Data Transparency: Revisited

With this academic year behind me, I had some time to think and reflect on what has brought me where I am.  In 2012, I had an opportunity to participate in what served to energize me and mold what ended up being my short but intense career in web tech. 

In April 2012, the Wall Street Journal hosted a Data Transparency Weekend to bring together technologists, activists, journalists, and inventors from across the globe to work on the lack of transparency about how people are watched, profiled, and targeted online.  This NYC event connected me with allies and mentors who all were doing amazing work in online privacy.  From the wicked smart reporting (and organizing) of Julia Anguin and Jennifer Valentino-DeVries, to folks like Dan Kaminsky, Danny Weitzner, Ed Felten, Alessandro AcquistiChris Hoofnagle, Peter Eckersley, and of course Ashkan Soltani whose work has repeatedly inspired my own.  I cannot hope to name all the amazing folks who were there, and thinking back it was incredible we all ended up in the same spot at the same time. To all of you who spent this time with me: thank you.

Since 2012, the level of conversation about online data and tracking has skyrocketed, but not much has changed about how I'm tracked and targeted online; if anything, it has intensified.

Our everyday lives are being invaded by what I consider multi-modal harassment: we are all barraged with unwanted solicitations, phone calls, text messages, emails, and display advertisements.  We're being force-fed product info for things that "annoying brother" thinks you want.  Some of us pay for TV and our programming still gets interrupted with ads.  The web is full of "free" sites, where you pay by allowing them to force-feed you ideas of other things you are supposed to want.  We end up spending money externally (on things we don't actively seek) instead of those things we seek and intentionally use. To me, it feels like I'm always walking up the street to my favorite pub, but against the wind of a severe storm with driving rain of advertisements at my face.

We also face a data collection problem: organizations like Amazon, Facebook, Google, and others are accumulating massive profiles of data on individuals.  They are often "innovative" (reckless) with the data once it is collected.  Secondary use is commonplace for "experimentation", and can lead to unanticipated violations of consumers' privacy.  Tools keep emerging that enable more collection and processing of data.  Facial recognition (FR) and machine learning (ML) are new shiny things that everyone wants, and while they do interesting things, the reaching impact and in fact the degree of "correctness" of using these tools is not widely understood.  ML and FR can be used to make dumb decisions (like connecting porn stars to social media profiles or widespread tracking used for assigning a "social credit score" in China).

How do we know who to trust with information about us when it's not obvious when they're collecting that data?  How can we even make choices about who *to* trust? This is outright information theft when someone observes and measures me for their own un-shared profit.  It's worse when there are no incentives to protect gathered data since it exposes the data subjects like me to unanticipated risk.
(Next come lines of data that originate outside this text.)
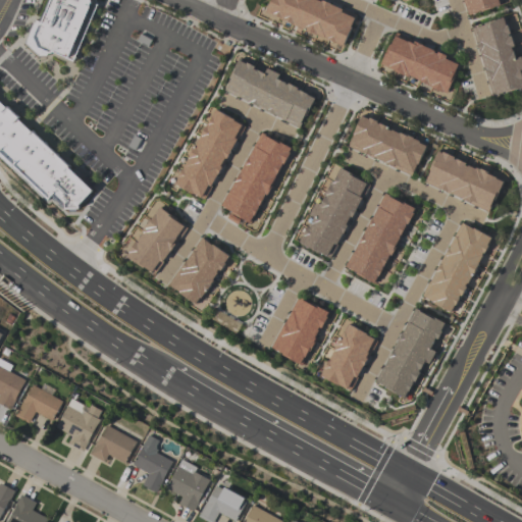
[(23,43),(35,55),(39,56),(44,56),(45,53),(49,55),(53,52),(65,57),(64,59),(71,62),(97,5),(95,0),(49,0),(41,22),(34,19),(23,43)]
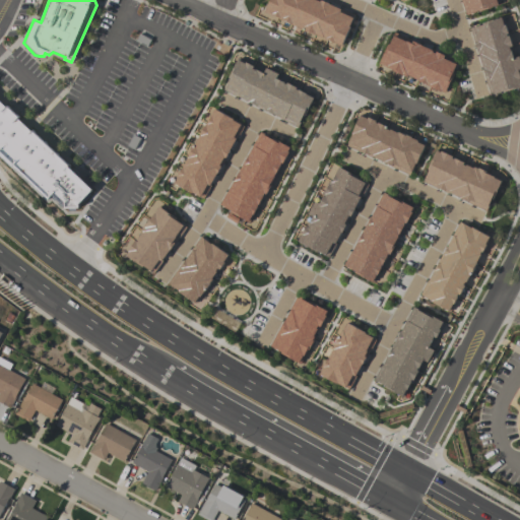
[(318,0),(353,16),(348,27),(349,27),(341,46),(333,43),(333,44),(271,15),(271,14),(264,11),(268,0),(318,0)]
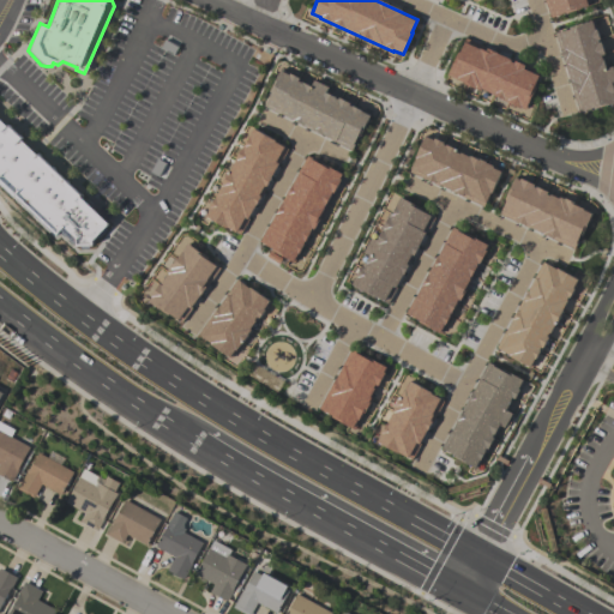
[(585,0),(589,7),(565,16),(565,13),(551,19),(545,1),(546,0),(585,0)]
When Cyber becomes Physical

Our online presence is monitored and tracked in cyberspace using means that would not be tolerated in the physical world.  I'm not only concerned with the risk we're exposed to due to this collection, but as connected devices become so pervasive, tracking in physical space becomes much more feasible.  This crossing-over of collection from cyber- to physical- realms also brings with it all the risks of the online data free-for-all.

Most of this "innovation" in tracking and data warehousing is driven by marketing.  I used to ruthlessly argue that the right solution was a collaborative effort between marketing firms and consumers.  After having seen the rise and fall of Do Not Track, I no longer believe collaboration can happen.  I now realize that the incentives are all wrong: ad tech cares only about the bottom line and there is little cost in getting ad spreads in front of consumers.  This is wildly different from the physical world where space, audience, and construction costs pressure ad firms to be much more careful about who and how they target.
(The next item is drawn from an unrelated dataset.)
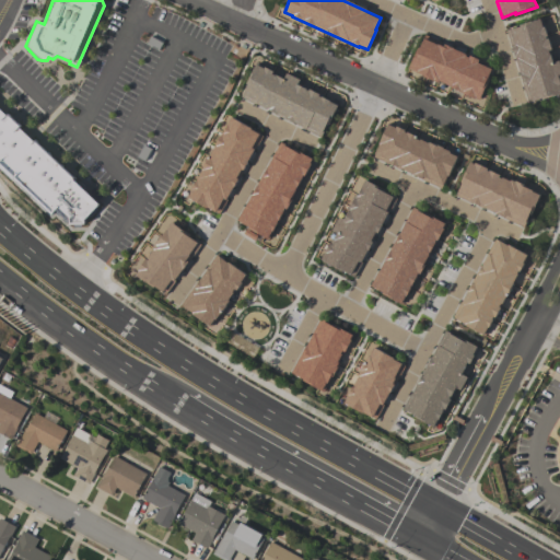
[(527,104),(521,83),(523,82),(512,48),(511,48),(505,32),(517,27),(517,26),(540,19),(543,27),(544,27),(551,50),(549,51),(552,62),(559,61),(559,65),(559,77),(559,78),(559,80),(559,94),(541,100),(527,104)]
Where do we go from here?  

We need to solve two giant problems: advertisement inundation and reckless data collection. 

For years I've heard of promises that we'll see better ads (and fewer of them!) if we allow firms to track us.  Neither of these has happened; I get crap calls and see crap ads online, and my eyes and ears are tired of it.  Consumers need more signal and less noise.  Disconnect, callblock, and adblockfast (all promising brain children of Brian Kennish) help attenuate noise.  While disappointing that we need stuff like this, noise attenuation should be a feature of *all* mainstream software, and not an add-on.  Consumers also need to get over the fear of directly paying for web sites and services like we happily do with phone apps.  For those of us who want free stuff and will tolerate ads (like with broadcast TV), a fairer marketing scheme is critical, but that requires some big changes like the ones Brave is trying out.
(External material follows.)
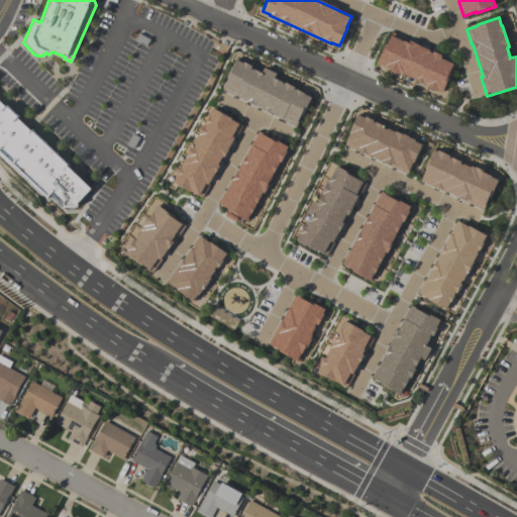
[(132,41),(143,47),(149,38),(137,32),(132,41)]
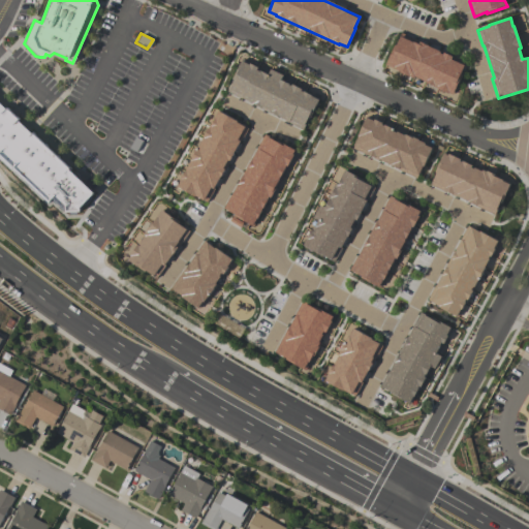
[(453,95),(448,93),(447,94),(436,89),(437,88),(414,78),(413,79),(397,72),(398,71),(385,65),(394,44),(396,45),(401,34),(466,63),(461,75),(453,95)]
In the long run, we need to think more about the consumers of our technology and train responsible engineers and architects.  These are the people who *must* consider societal impacts of their work beyond what is fastest, or generates the quickest dollar, which includes being transparent and respectful with how we treat people's data.  If we are to involve consumers in the trade of their data, the first necessary step remains the same as it was in 2012: Data Transparency.  Lets start with that.